- **Page layout parsing data**:
#####
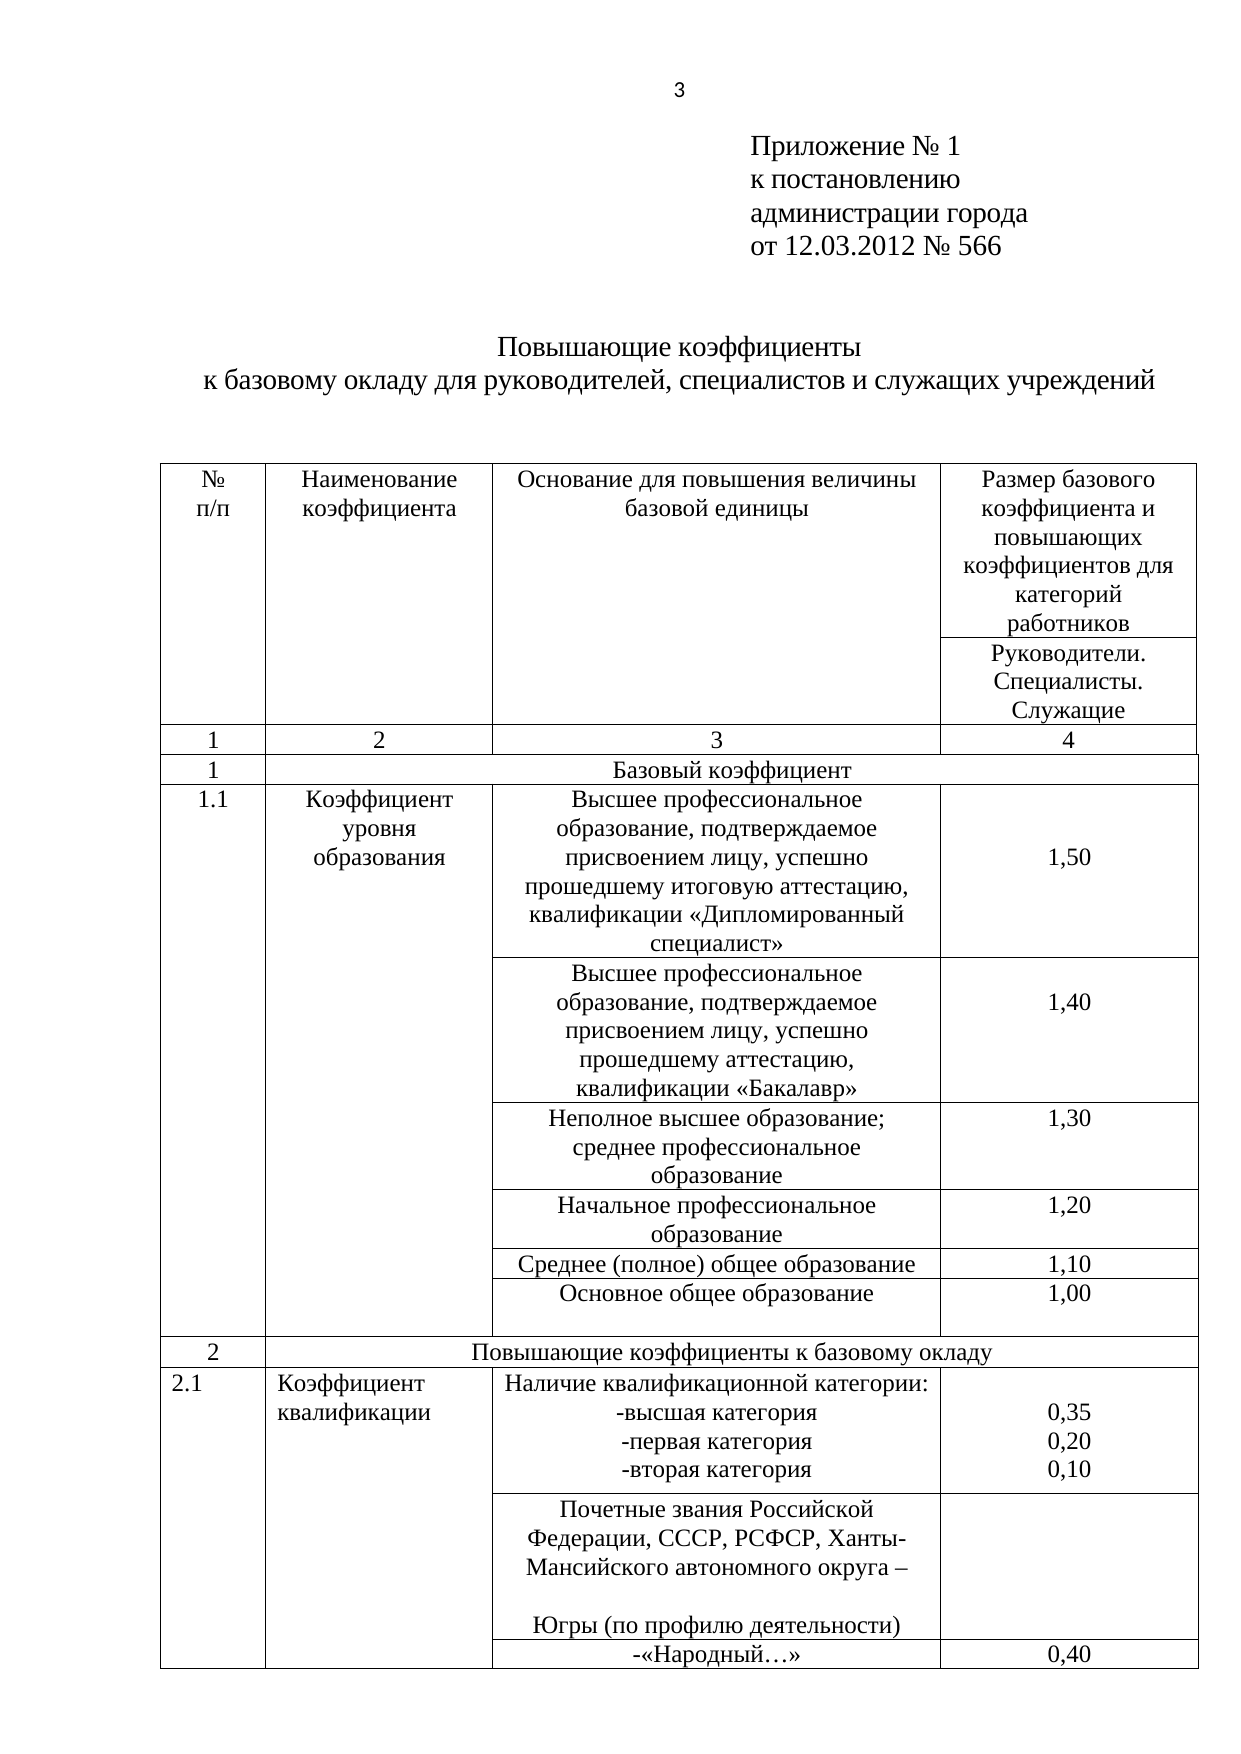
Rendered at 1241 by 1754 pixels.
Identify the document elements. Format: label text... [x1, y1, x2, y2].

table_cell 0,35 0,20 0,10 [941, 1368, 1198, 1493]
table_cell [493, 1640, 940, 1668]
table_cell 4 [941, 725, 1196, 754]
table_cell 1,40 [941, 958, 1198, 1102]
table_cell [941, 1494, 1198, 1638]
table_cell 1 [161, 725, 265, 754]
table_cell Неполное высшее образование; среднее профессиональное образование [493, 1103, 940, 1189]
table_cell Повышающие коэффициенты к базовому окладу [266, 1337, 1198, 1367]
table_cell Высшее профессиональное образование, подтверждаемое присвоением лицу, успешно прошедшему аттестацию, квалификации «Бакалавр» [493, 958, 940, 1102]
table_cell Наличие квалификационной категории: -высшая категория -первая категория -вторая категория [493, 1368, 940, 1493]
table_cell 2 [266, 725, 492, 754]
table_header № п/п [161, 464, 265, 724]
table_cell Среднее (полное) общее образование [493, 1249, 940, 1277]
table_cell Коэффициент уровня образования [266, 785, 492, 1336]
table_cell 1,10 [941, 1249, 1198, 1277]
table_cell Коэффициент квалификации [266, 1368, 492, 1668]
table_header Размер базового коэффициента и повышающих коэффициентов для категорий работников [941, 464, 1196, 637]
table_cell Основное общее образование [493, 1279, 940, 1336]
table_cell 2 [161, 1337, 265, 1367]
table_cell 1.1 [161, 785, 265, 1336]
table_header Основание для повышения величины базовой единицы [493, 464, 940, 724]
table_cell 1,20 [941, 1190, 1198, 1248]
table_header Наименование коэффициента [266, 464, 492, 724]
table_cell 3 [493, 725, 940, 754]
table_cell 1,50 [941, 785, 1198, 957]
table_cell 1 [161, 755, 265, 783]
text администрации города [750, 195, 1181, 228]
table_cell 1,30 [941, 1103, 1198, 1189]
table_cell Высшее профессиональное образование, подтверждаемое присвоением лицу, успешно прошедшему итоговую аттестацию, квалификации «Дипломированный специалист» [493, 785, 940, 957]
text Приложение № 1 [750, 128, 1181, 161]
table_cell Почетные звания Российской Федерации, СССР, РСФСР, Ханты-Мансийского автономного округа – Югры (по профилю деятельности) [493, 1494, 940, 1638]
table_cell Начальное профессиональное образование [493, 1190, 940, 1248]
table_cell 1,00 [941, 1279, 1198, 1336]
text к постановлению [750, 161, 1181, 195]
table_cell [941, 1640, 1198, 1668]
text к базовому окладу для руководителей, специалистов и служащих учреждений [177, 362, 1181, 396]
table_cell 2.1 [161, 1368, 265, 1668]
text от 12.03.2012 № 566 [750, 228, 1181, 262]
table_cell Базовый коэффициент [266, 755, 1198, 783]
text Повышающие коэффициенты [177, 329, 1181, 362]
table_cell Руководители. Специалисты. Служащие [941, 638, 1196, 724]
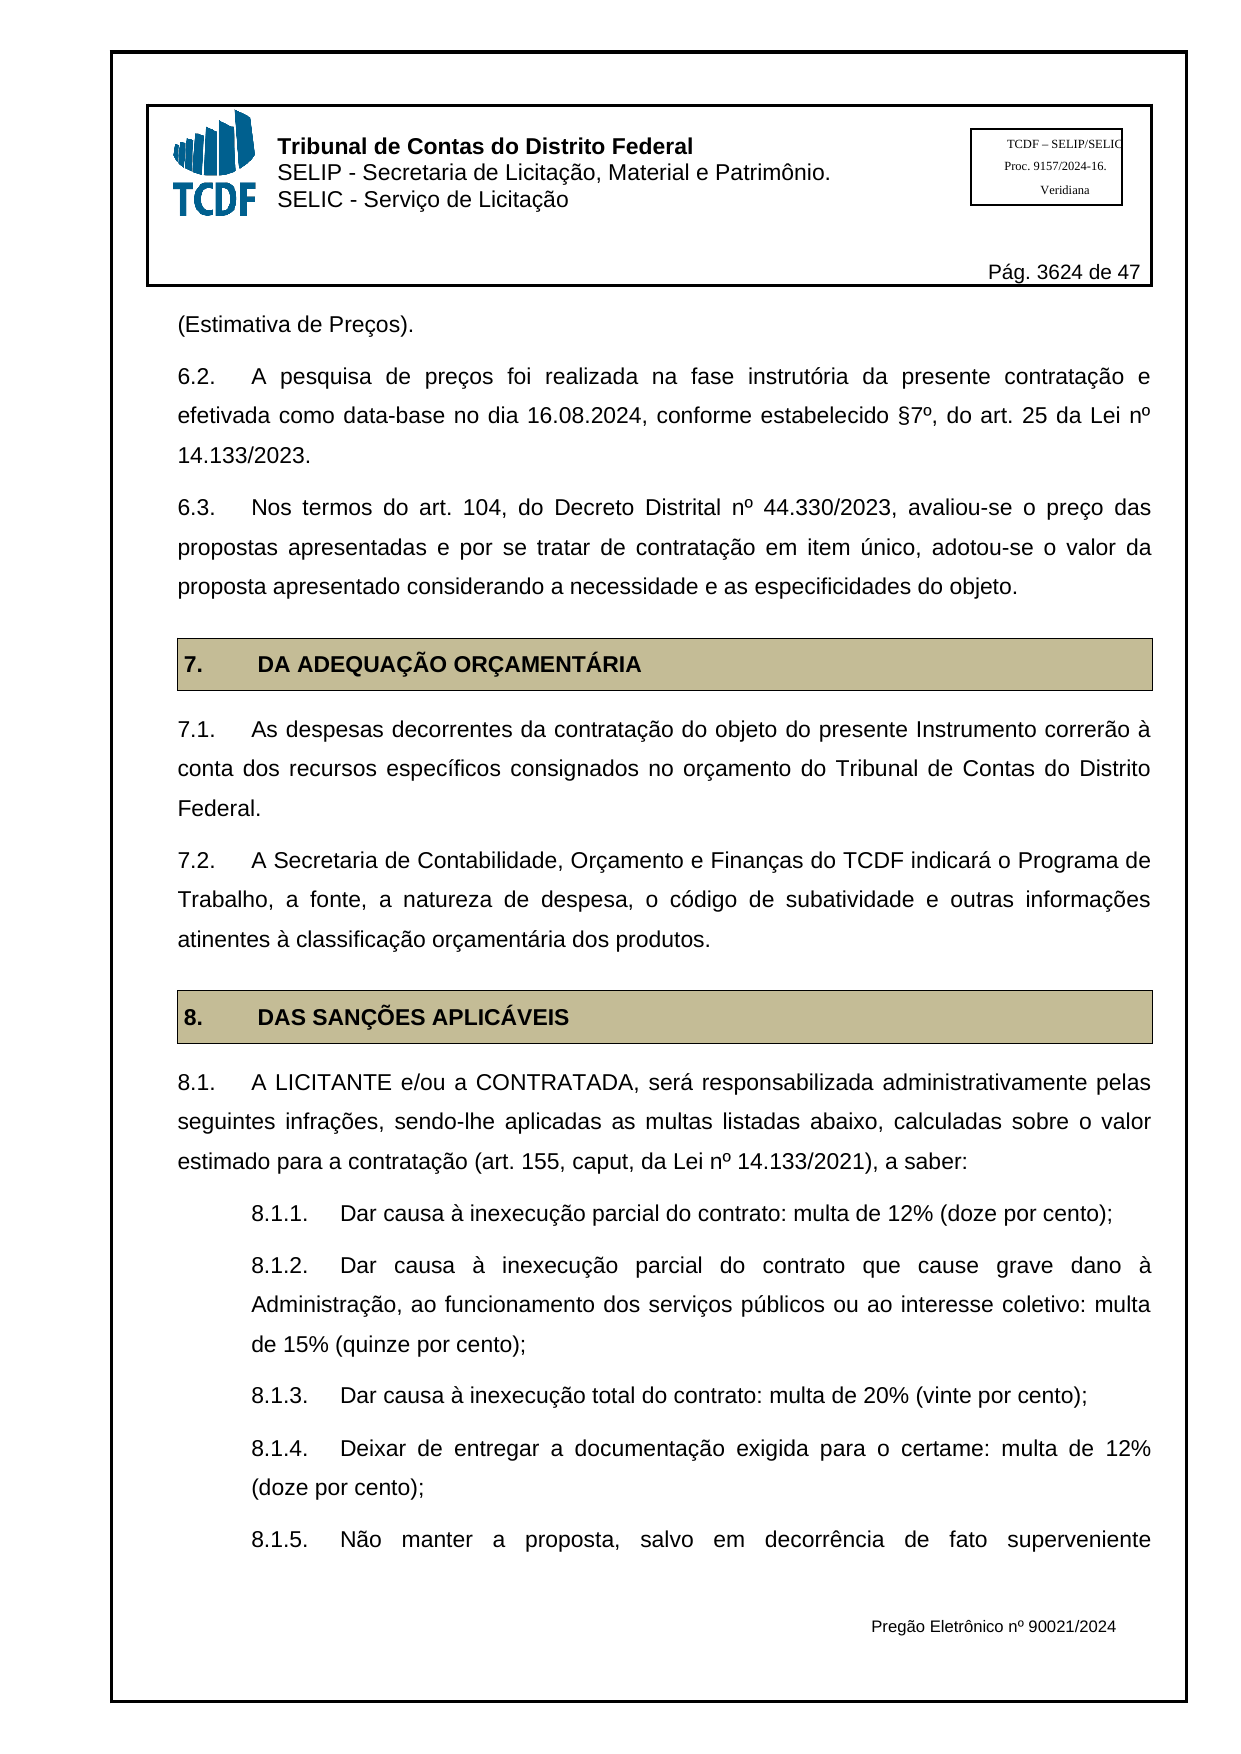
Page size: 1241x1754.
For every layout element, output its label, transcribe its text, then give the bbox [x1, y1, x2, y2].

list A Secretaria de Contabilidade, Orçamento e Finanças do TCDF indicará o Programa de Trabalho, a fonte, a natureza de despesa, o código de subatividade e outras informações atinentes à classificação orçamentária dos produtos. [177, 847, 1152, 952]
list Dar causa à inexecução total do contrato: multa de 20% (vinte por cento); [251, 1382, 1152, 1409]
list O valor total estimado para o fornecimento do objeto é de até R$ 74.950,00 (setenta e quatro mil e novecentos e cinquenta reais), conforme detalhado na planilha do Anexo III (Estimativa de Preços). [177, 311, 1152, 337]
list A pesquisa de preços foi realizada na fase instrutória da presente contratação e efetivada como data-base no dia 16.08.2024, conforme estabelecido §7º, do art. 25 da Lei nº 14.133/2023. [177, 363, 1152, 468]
#####
For the data above, count every line in which the string "прошедшему" appears, and answer with the count only.

- **RESPONSE**: 2